» WHAT YOU NEED TO DO:
Spot each line in the data below containing "pixel" and copy it.

(Saved entries)
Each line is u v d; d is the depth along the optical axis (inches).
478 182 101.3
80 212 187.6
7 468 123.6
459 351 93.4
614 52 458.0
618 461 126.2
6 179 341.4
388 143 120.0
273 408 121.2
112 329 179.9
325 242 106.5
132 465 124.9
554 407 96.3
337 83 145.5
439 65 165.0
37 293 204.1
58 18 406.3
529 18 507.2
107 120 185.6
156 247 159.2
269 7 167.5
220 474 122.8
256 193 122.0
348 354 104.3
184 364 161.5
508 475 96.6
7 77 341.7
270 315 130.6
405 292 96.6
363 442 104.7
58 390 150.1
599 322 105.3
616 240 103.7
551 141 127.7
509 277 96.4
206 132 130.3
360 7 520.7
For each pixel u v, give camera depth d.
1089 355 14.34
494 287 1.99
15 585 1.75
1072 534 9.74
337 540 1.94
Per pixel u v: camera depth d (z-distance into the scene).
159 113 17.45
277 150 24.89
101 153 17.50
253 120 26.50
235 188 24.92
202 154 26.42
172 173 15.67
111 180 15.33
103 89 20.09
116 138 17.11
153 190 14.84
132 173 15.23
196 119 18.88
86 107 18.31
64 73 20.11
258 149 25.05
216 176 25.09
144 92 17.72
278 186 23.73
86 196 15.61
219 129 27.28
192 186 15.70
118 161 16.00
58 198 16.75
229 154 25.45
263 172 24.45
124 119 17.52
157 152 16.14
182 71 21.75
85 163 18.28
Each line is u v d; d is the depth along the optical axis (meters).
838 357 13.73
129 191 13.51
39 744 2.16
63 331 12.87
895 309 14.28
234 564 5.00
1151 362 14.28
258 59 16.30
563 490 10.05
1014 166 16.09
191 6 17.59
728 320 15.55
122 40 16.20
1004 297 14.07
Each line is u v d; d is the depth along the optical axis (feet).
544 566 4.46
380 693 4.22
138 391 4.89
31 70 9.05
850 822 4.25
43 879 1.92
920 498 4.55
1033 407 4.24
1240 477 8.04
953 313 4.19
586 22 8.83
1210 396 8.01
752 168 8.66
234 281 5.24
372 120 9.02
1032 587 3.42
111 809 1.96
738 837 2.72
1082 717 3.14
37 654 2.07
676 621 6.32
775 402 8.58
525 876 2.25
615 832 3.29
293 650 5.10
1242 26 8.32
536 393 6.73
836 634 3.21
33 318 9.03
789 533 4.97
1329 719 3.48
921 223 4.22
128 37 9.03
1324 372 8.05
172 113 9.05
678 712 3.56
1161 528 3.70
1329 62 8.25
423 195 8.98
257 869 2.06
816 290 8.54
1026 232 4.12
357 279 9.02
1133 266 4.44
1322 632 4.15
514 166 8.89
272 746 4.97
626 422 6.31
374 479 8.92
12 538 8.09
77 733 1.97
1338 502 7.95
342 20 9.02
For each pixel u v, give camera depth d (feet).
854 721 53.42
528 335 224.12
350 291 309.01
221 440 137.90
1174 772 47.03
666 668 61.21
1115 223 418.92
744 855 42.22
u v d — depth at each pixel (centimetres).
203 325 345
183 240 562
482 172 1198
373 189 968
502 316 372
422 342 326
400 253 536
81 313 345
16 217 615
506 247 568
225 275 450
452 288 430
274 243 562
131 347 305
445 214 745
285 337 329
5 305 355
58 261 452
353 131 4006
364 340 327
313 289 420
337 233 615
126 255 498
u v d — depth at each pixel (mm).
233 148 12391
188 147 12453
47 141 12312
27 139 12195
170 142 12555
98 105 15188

» RESPONSE:
For each pixel u v, give camera depth d.
Per pixel u v: camera depth d (z-distance into the scene).
For each pixel u v, give camera depth d (feet).
u v d — depth at each pixel (centimetres).
u v d — depth at each pixel (mm).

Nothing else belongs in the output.